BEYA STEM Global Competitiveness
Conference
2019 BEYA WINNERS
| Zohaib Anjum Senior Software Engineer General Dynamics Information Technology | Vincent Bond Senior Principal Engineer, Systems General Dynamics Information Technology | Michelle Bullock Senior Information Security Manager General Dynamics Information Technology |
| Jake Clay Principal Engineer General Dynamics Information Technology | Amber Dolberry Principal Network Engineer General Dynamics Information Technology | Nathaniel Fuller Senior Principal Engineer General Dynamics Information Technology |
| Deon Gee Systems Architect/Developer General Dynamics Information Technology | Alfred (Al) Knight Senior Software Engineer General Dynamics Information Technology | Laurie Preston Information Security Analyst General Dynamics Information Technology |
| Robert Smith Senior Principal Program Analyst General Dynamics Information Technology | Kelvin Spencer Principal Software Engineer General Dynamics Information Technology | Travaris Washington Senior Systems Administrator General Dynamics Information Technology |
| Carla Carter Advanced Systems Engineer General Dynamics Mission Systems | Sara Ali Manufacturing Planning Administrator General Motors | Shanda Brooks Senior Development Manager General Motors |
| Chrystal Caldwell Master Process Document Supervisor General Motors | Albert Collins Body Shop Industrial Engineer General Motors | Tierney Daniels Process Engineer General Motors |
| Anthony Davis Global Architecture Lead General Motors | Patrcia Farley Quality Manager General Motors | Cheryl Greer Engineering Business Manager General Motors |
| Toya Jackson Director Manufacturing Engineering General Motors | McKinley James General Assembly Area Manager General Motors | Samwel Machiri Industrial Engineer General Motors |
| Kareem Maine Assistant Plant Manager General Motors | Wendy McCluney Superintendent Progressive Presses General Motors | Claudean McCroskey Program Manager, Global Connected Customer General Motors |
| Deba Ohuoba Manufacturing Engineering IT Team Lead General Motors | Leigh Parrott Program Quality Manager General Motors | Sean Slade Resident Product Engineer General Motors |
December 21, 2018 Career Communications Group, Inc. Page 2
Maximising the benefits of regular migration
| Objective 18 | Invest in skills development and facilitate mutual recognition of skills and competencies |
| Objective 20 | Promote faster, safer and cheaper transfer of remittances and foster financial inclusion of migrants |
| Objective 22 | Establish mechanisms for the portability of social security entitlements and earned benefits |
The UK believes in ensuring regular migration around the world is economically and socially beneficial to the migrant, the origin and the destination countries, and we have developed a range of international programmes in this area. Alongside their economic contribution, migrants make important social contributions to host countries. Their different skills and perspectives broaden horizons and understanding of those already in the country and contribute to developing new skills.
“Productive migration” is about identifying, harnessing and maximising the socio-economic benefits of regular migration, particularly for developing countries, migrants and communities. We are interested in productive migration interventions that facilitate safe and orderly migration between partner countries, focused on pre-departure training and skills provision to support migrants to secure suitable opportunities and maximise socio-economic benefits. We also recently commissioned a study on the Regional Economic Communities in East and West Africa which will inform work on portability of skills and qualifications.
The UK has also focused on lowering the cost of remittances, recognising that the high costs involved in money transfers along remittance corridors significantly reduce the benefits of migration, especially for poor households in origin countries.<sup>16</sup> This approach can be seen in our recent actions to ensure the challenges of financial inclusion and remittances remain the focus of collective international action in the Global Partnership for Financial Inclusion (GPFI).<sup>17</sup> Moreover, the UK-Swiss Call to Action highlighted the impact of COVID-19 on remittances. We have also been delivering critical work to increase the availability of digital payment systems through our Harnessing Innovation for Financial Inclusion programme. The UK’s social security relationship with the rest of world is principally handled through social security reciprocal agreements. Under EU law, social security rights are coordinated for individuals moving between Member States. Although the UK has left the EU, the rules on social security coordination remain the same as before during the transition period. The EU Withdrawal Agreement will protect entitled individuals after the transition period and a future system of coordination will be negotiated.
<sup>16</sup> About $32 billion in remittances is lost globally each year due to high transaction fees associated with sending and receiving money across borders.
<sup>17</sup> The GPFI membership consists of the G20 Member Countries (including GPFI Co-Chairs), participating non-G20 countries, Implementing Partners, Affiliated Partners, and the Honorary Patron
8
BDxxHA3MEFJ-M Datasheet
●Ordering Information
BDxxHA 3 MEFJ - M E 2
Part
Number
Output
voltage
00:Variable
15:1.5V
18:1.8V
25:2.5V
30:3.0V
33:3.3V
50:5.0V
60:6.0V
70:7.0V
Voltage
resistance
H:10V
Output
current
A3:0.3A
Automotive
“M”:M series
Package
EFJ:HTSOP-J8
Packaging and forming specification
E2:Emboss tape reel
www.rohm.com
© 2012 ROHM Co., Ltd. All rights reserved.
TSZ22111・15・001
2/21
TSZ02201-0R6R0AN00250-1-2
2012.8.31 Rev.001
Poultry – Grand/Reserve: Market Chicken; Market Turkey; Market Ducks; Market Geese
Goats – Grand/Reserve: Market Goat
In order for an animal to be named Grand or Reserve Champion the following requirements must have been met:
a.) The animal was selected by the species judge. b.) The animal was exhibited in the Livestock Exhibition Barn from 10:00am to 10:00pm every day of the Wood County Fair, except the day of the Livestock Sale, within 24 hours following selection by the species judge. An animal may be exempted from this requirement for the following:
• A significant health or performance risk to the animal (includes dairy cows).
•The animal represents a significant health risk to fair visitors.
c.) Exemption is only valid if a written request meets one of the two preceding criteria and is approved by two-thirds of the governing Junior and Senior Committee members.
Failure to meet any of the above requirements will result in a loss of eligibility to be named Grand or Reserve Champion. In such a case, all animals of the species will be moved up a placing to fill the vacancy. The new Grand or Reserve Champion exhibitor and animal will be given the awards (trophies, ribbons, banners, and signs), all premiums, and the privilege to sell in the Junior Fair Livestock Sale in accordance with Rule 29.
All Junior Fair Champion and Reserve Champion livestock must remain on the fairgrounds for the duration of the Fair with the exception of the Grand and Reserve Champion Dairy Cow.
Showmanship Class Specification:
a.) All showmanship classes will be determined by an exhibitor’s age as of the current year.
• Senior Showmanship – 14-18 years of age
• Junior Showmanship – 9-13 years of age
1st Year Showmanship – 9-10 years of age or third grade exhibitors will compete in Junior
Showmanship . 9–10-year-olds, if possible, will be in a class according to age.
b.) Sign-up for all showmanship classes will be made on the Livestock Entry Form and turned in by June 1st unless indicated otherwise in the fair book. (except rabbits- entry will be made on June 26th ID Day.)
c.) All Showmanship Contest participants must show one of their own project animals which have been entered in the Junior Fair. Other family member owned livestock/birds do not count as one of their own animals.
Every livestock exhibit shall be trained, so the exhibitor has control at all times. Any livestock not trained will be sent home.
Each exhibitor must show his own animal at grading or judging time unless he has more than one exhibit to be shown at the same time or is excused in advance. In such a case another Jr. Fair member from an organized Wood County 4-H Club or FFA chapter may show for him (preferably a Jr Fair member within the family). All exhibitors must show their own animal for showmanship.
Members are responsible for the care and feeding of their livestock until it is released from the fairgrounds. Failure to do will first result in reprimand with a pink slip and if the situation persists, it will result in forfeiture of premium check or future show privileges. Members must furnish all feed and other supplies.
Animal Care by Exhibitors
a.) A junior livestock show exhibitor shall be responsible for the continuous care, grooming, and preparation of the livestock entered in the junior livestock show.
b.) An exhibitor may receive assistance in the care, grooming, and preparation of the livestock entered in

==*==

▶ PROBLEM TO SOLVE
Return exactly the lines of the data, and only those, from the line with "Each exhibitor must" through the last line, inclusive.

▶ SOLUTION TO THE EXERCISE
Each exhibitor must show his own animal at grading or judging time unless he has more than one exhibit to be shown at the same time or is excused in advance. In such a case another Jr. Fair member from an organized Wood County 4-H Club or FFA chapter may show for him (preferably a Jr Fair member within the family). All exhibitors must show their own animal for showmanship.
Members are responsible for the care and feeding of their livestock until it is released from the fairgrounds. Failure to do will first result in reprimand with a pink slip and if the situation persists, it will result in forfeiture of premium check or future show privileges. Members must furnish all feed and other supplies.
Animal Care by Exhibitors
a.) A junior livestock show exhibitor shall be responsible for the continuous care, grooming, and preparation of the livestock entered in the junior livestock show.
b.) An exhibitor may receive assistance in the care, grooming, and preparation of the livestock entered in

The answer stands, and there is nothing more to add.